I spent a good bit of yesterday (when I wasn't chatting with the ever helpful eLab team about blogs – thanks guys) starting to organise the data from the Reading List audit into some sort of order ready for analysis. I've already been able to churn out some useful/interesting early data considering the level of work, contributions from my assistants – and a figure for how long it would take to have audited the whole of the university's module reading lists (as opposed to the 41%+ I ended up with) – 48.7 working weeks!

Which if we factor in the fact that I get around 4 weeks holiday a year means we're talking about an entire year of doing pretty much nothing else except reading lists. I can assure you now, I won't be doing that! Now if I had a team to work on it full time, well then that figure begins to come down to a more realistic figure. Not (and I can't stress this enough) that I'm advocating doing anything on this scale again any time soon. Studies on individual departments on the other hand might well be a possibility – but I hope the RIU will be working on some far more actively interesting projects instead.

Meanwhile a trip to the Medical School today (about which I'll know more once I'm there), some work on the Psychology project, interviewing some subject librarians and even some UC&RG work (agenda devising) will fill the rest of today – so not too much time for more statistical work – at least until tomorrow…


November 04, 2005

Stick a fork in me…

Writing about web page http://www2.warwick.ac.uk/services/library/subjects/riu/concluded/

…I'm done.

With reading lists that is – just entered the data for the last one (No. 1125) I'm going to add into the dataset and I couldn't be happier. Sure there's the analysis which I started preparing for this week to conduct – but THAT WILL BE FUN in comparison to this task!

How much sweeter the weekend will be now!


October 26, 2005

Reading Lists: The Do it yourself way!

Just been over to sit in on a very interesting 2nd year Psychology seminar, where the students were asked for one week to go away and build their own reading lists in a particular area (attitude change). This is all part of our on-going work with Psychology, looking at student reactions to alternatives to the "old-fashioned directed reading list" style.

Was very interesting hearing the resources they'd used, criteria for selecting the best items, not to mention the ways in which they'd put their group lists together.

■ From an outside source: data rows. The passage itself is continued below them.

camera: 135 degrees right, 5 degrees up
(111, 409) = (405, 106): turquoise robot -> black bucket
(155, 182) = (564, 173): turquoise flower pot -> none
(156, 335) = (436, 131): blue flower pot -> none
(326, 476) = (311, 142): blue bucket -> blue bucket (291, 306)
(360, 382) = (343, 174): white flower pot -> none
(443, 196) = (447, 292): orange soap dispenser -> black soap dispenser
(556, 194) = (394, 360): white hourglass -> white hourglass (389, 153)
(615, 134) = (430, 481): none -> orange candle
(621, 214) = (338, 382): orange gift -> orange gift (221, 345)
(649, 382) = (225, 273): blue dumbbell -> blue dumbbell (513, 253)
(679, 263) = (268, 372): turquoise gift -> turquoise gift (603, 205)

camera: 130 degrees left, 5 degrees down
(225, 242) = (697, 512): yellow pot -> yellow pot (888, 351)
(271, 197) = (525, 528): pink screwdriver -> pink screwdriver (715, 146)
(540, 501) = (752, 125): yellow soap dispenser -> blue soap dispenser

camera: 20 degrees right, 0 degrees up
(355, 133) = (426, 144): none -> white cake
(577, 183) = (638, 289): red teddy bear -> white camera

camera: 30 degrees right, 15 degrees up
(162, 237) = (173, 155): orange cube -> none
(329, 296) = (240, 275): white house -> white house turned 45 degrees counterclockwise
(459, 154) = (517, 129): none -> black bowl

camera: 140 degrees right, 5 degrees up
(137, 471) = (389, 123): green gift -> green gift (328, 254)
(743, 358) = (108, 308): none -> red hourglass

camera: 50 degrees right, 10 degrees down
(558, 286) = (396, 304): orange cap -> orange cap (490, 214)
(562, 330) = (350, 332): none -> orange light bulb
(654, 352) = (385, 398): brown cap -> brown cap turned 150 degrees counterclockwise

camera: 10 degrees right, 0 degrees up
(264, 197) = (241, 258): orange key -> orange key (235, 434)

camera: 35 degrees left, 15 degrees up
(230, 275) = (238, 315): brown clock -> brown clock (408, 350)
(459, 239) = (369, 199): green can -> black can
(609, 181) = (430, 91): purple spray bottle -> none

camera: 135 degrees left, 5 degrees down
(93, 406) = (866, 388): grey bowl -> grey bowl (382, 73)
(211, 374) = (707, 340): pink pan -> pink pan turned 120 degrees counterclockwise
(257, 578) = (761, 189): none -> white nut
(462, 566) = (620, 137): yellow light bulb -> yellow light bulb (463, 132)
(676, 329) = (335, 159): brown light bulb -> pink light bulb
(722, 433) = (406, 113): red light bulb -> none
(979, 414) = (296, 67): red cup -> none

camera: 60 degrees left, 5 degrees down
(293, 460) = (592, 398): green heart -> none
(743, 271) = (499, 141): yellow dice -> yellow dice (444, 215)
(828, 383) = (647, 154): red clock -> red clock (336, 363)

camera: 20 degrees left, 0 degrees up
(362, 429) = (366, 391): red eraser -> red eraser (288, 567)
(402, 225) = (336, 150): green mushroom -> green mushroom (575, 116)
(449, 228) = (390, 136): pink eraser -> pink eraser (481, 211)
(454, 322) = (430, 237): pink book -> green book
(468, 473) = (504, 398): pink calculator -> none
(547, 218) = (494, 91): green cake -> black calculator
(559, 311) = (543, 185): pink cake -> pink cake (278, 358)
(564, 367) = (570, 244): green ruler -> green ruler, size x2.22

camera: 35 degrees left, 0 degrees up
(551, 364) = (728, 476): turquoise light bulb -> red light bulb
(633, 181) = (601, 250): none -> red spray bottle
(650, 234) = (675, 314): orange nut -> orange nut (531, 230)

Bit of a shame not much mention was made of HOW they found the items beyond the mention of the occasional database, website or (good heavens) the Library catalogue. Not much on any problems encountered and which resources were the best (my impression was that it was a range – which is good, but it wasn't explicit in the talks).

Still, a bit thanks to Martin Skinner for inviting us along and the results will certainly be fed into the next bit of surveying research we'll be conducting later on this term – we just have to see what inducements we'll be allowed to be used by "them downstairs".